> Instruction a:
According to the quadrature post, what value does the location ξ₂ take in the two-point Gauss-Legendre rule on the interval [−1/2, +1/2]?

> Extract:
Are there any two-dimensional quadrature that only uses the values at the vertices of triangles?

Solution 1:

One-dimensional

Let's go back to the basics. Compute the integral at the interval $[-1/2,+1/2]$ of a function $f(\xi)$ numerically, by employing a 2-point Gauss-Legendre integration: $$ \int_{-1/2}^{+1/2} f(\xi)\,d\xi = w_1.f(\xi_1)+w_2.f(\xi_2) $$ Determine weights $(w_1,w_2)$ and locations $(\xi_1,\xi_2)$ of the so-called integration points by the requirement that a polynomial of degree $3$ is integrated exactly. Four equations can be set up, as follows: $$ 1 = \int_{-1/2}^{+1/2} 1\,d\xi = w_1.1 + w_2.1 \quad \mbox{(1)} \\ 0 = \int_{-1/2}^{+1/2} \xi\,d\xi = w_1.\xi_1 + w_2.\xi_2 \quad \mbox{(2)}\\ \frac{1}{12} = \int_{-1/2}^{+1/2} \xi^2\,d\xi = w_1.\xi_1^2 + w_2.\xi_2^2 \quad \mbox{(3)}\\ 0 = \int_{-1/2}^{+1/2} \xi^3\,d\xi = w_1.\xi_1^3 + w_2.\xi_2^3 \quad \mbox{(4)} $$ These four independent equations are sufficient to determine two weights $(w_1,w_2)$ and two locations $(\xi_1,\xi_2)$ . Now the two equations (2),(4) are easily satisfied by adopting the following equalities: $w_1 = w_2$ , $\xi_1 = - \xi_2$ . Substitution into equation (1) gives : $w_1 = w_2 = 1/2$ . Substitute this into the remaining equation (3), giving: $1/12 = \xi_2^2$ . Hence $\xi_2 = \sqrt{3}/6$ . Summarizing: $$ (w_1,w_2) = (\frac{1}{2},\frac{1}{2}) \quad \mbox{and} \quad (\xi_1,\xi_2) = (-\frac{\sqrt{3}}{6},+\frac{\sqrt{3}}{6}) $$ In Finite Element culture, sometimes reduced integration is employed, meaning in our case that $f(\xi)$ shall be integrated as if it were only a polynomial of degree $1$, which is linear. In this case we have only the equations (1) and (2) that must be satisfied: $1 = w_1 + w_2$ and $0 = w_1.\xi_1 + w_2.\xi_2$ . There are a myriad solutions for this to accomplish. Let's assume for reasons of symmetry that $w_1 = w_2 = 1/2$ . Then two extreme cases are $\xi_1=\xi_2=0$ and $(\xi_1,\xi_2) = (-1/2,+1/2)$ .

> Excerpted data:
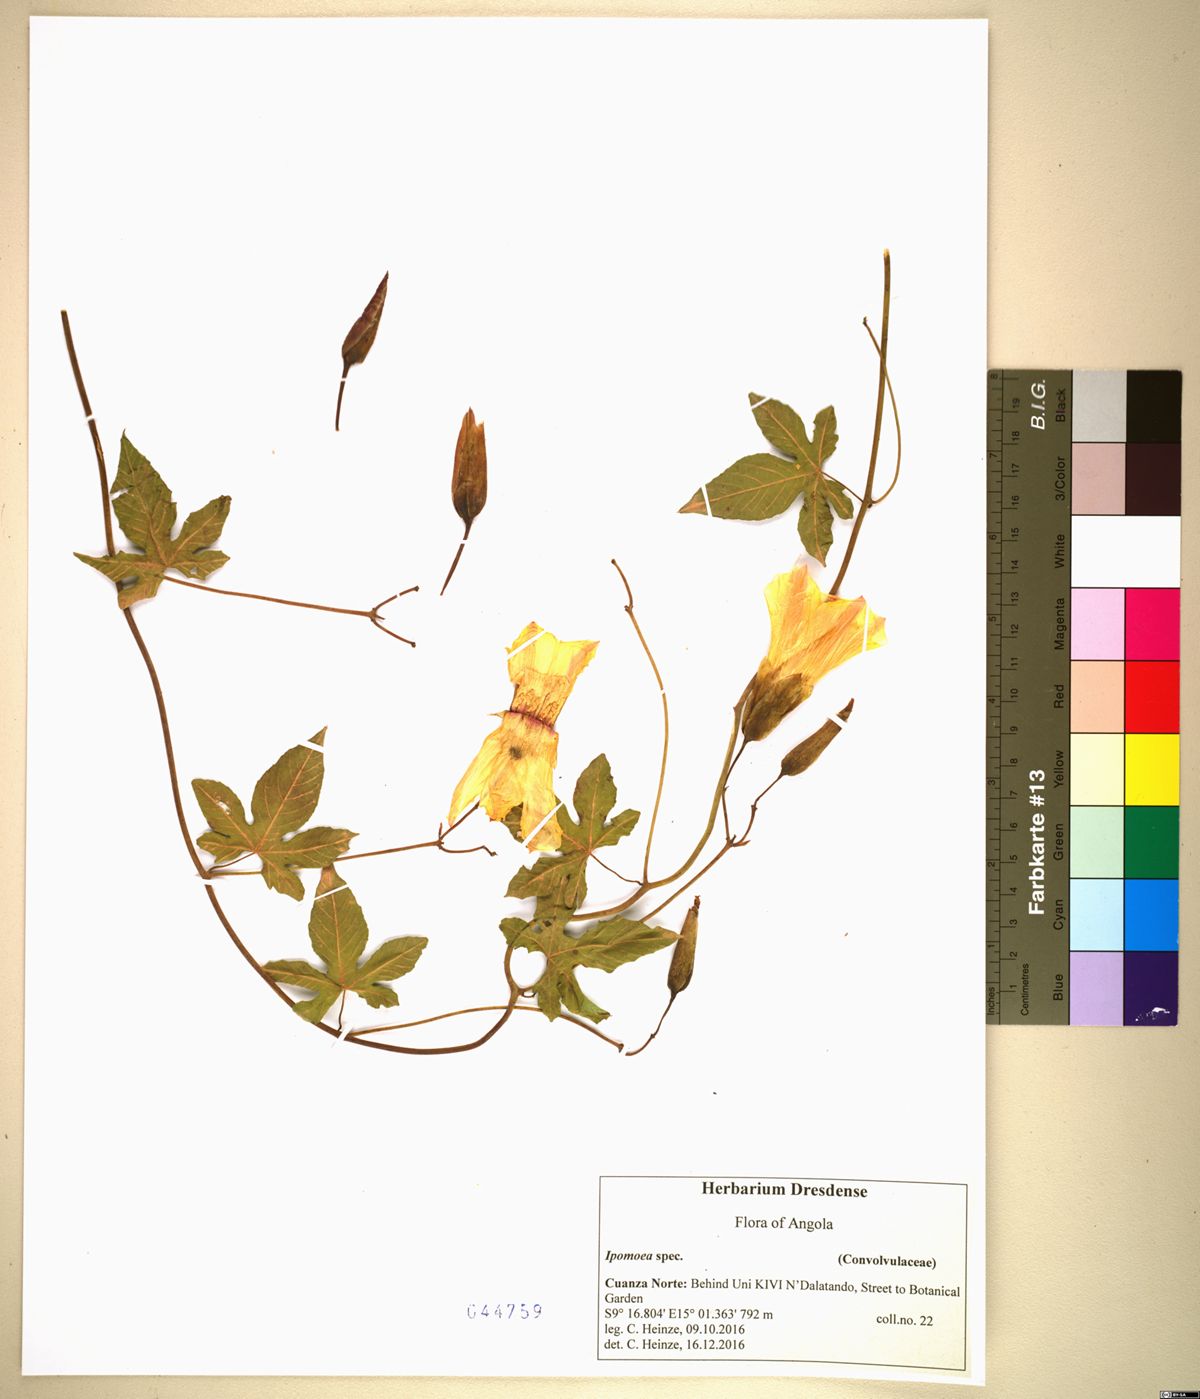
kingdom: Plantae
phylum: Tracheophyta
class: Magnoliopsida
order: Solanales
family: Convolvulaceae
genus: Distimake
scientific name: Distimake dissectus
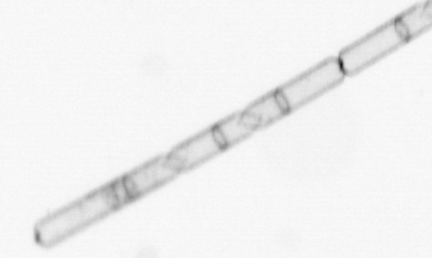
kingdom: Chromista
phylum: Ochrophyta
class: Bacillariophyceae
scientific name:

> Instruction b:
Reproduce as a numbered list the lines of the entries beginning with the line that contains "genus: Distimake" and continuing through the end of the entries. Omit blank lines and the pictures.

> Written solution a:
ξ₂ = √3/6

> Written solution b:
1. genus: Distimake
2. scientific name: Distimake dissectus
3. kingdom: Chromista
4. phylum: Ochrophyta
5. class: Bacillariophyceae
6. scientific name:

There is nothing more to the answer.